▶ [Problem to solve] Run through the records and, wherever a line holds the word "corner", return that line.

□ □ □ □ □ □ □

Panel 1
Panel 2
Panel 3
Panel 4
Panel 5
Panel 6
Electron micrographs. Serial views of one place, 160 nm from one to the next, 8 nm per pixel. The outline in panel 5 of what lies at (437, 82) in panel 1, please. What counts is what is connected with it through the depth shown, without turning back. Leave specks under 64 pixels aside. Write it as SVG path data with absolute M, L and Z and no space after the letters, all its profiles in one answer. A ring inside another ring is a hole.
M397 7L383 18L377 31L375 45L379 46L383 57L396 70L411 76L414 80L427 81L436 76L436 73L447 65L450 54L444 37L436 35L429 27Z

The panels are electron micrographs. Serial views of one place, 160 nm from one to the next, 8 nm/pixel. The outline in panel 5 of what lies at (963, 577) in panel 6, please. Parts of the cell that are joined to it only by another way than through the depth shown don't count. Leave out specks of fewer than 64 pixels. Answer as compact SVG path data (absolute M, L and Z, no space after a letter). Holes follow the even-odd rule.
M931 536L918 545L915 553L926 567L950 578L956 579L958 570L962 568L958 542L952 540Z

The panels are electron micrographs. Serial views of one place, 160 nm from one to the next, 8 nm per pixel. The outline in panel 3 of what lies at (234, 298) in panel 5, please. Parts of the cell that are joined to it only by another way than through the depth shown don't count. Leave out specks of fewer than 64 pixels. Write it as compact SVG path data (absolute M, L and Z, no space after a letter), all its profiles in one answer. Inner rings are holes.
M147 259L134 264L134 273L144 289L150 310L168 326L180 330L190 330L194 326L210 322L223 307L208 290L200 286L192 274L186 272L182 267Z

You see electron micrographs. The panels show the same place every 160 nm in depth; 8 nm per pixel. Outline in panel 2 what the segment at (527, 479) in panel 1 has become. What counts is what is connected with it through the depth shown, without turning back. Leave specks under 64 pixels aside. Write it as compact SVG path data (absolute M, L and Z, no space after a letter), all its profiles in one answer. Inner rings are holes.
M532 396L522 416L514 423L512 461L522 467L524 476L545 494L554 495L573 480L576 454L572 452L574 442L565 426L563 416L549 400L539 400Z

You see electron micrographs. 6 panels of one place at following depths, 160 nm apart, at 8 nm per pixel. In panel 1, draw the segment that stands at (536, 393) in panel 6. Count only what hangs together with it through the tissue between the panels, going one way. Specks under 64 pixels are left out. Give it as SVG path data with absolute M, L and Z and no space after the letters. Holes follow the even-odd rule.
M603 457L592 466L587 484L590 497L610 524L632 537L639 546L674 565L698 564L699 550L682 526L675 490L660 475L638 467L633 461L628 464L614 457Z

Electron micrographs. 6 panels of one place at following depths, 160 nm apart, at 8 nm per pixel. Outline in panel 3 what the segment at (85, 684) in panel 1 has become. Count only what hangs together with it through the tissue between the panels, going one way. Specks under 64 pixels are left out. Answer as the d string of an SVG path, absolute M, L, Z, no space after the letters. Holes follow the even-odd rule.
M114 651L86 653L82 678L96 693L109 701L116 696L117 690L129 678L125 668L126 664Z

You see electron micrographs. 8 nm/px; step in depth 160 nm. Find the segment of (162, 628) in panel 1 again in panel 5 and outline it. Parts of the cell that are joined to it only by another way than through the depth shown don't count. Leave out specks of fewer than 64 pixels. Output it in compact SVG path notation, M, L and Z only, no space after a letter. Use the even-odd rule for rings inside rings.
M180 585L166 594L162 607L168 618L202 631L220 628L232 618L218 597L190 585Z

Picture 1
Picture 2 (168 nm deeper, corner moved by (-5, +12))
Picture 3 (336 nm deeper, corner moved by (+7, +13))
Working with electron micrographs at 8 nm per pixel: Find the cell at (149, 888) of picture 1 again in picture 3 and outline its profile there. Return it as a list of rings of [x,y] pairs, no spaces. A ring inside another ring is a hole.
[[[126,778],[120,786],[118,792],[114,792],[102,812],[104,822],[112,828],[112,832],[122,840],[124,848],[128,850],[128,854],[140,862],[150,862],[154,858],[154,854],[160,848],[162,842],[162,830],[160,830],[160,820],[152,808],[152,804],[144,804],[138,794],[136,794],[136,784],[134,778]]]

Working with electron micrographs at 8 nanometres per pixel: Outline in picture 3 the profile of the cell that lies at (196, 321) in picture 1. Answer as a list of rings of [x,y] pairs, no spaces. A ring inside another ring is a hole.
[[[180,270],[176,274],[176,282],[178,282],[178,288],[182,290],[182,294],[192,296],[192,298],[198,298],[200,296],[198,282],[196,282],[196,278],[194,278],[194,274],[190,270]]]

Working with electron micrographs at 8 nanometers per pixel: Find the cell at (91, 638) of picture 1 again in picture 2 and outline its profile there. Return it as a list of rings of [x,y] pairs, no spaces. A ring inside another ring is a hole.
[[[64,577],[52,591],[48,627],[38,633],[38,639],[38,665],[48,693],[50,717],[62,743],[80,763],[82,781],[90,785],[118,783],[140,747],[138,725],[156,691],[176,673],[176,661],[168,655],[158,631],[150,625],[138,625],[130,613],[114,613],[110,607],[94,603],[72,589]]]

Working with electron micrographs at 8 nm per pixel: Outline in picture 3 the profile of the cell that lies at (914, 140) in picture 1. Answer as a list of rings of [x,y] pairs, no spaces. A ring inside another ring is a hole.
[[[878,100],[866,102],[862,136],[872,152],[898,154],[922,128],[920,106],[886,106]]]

□ □ □ □ □ □ □

▶ [Solution for this exercise]
Picture 2 (168 nm deeper, corner moved by (-5, +12))
Picture 3 (336 nm deeper, corner moved by (+7, +13))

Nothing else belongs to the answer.